DEBATS : en audience publique du 13 Septembre 2024
MIS EN DELIBERE mis en délibéré au 15 novembre 2024, délibéré prorogé au 22 janvier 2025 en raison d’un manque d’effectif au sein du greffe.
JUGEMENT : signé par le président et le greffier et mis à disposition le 22 Janvier 2025
Exposé du litige
Monsieur [X] [H], artiste peintre et galeriste, a soucrit le 30 novembre 2018 auprès de la S.A. MAAF ASSURANCES un contrat d’assurance multirisque professionnelle, couvrant sa responsabilité au titre de son activité d’artiste peintre et ses locaux professionnels.
Le 27 août 2020, monsieur [H] a déclaré à son assureur un sinistre survenu le 25 août 2020 à l’occasion d’un accident de voiture impliquant le véhicule de monsieur [A] [B], qui transportait trois tableaux et une sculpture qui ont été endommagés dans cet accident, le coüt des dommages étant évalué à la somme de 44 100€.
Par courrier en date du 15 septembre 2020, la MAAF a informé son assuré qu’elle refusait sa garantie au regard de la valeur des oeuvres déclarée supérieure au plafond prévue contractuellement.
Malgré des échanges avec monsieur [H] et son conseil, la compagnie MAAF a maintenu son refus de grantie.
Par acte en date du 18 décembre 2020, monsieur [H] a fait assigner la S.A. MAAF ASSURANCES, en demandant au Tribunal au visa des articles L 112- 1, L 113- 1 du Code des assurances, 1103,1170 et1315 du Code civil :
A titre principal : – de juger inopposable la clause d’exclusion de garantie des objets d’arts telle que stipulée dans le contrat d’assurance souscrit aupres de la Compagnie MAAF.

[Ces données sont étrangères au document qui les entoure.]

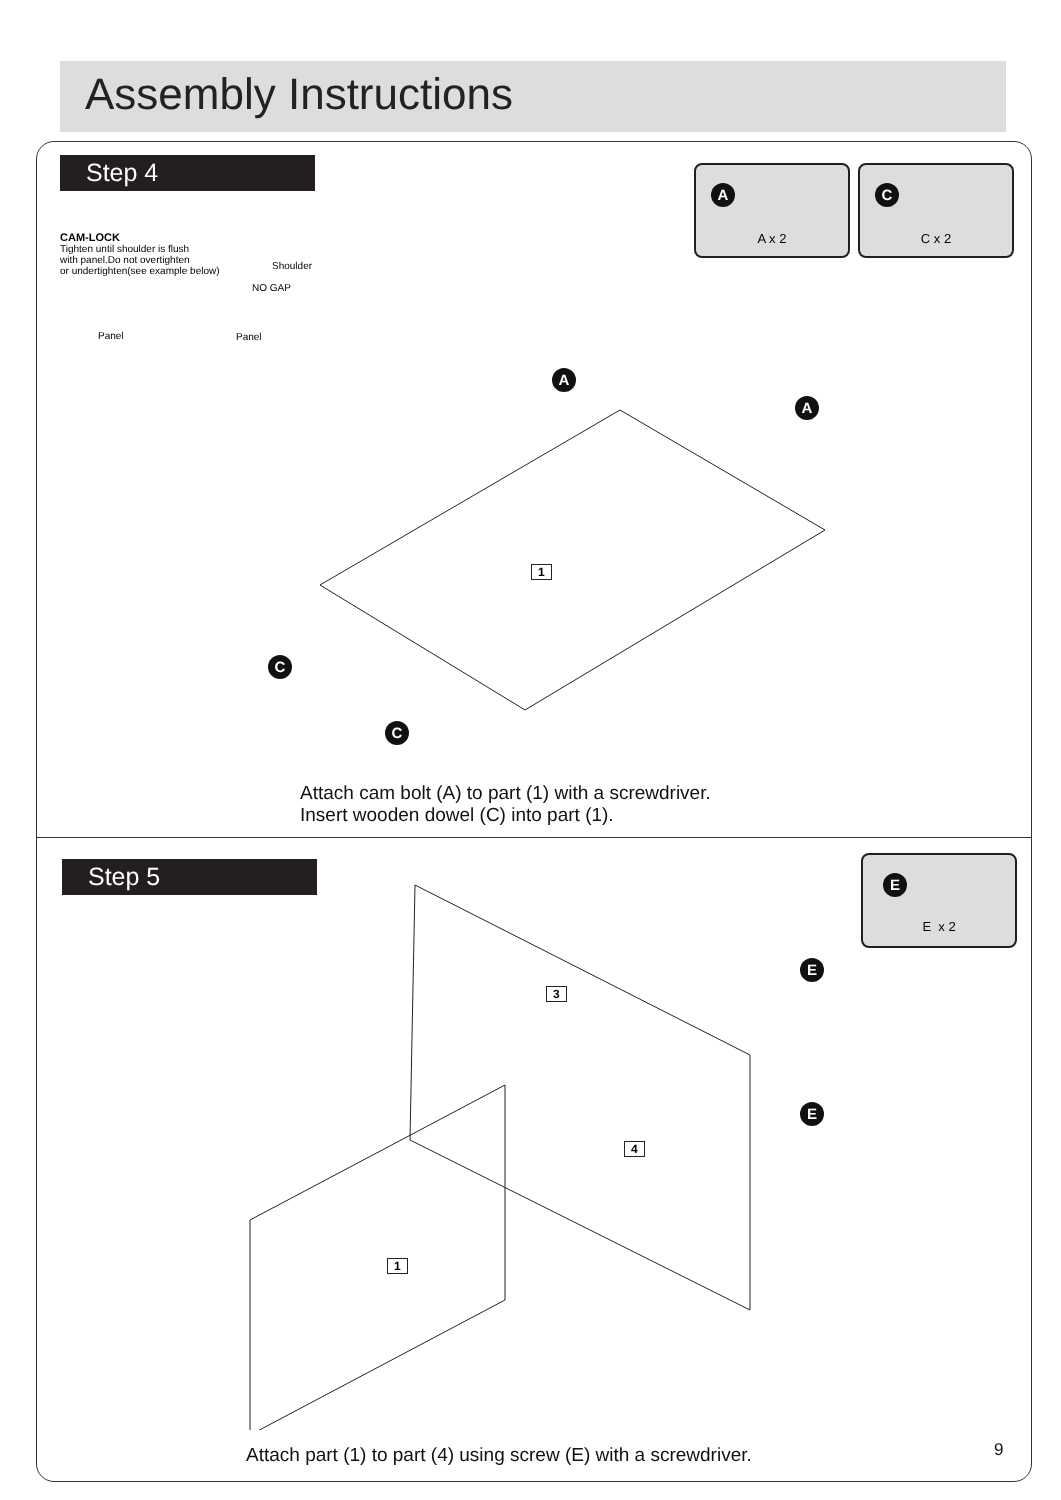Assembly Instructions
Step 4
A
A x 2
C
C x 2
CAM-LOCK
Tighten until shoulder is flush
with panel.Do not overtighten
or undertighten(see example below)
Shoulder
NO GAP
Panel Panel
A
A
C
C
1
Attach cam bolt (A) to part (1) with a screwdriver.
Insert wooden dowel (C) into part (1).
Step 5
E
E x 2
E
E
3
4
1
Attach part (1) to part (4) using screw (E) with a screwdriver.
9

— de condamner la S.A. MAAF ASSURANCES à lui payer en indemnisation des dommages subis par ses biens lors de l’accident du 25 août 2020, la somme de 44 100 € , avec interéts au taux légal à compter de la mise en demeure du 30 septembre 2020,
A titre subsidiaire :- de juger non-écrite la clause d’exclusion de garantie des objets d’arts en ce qu’elle vide de sa substance la garantie “tranquillité mobilité” du contrat d’assurance souscrit auprès de la compagnie MAAF.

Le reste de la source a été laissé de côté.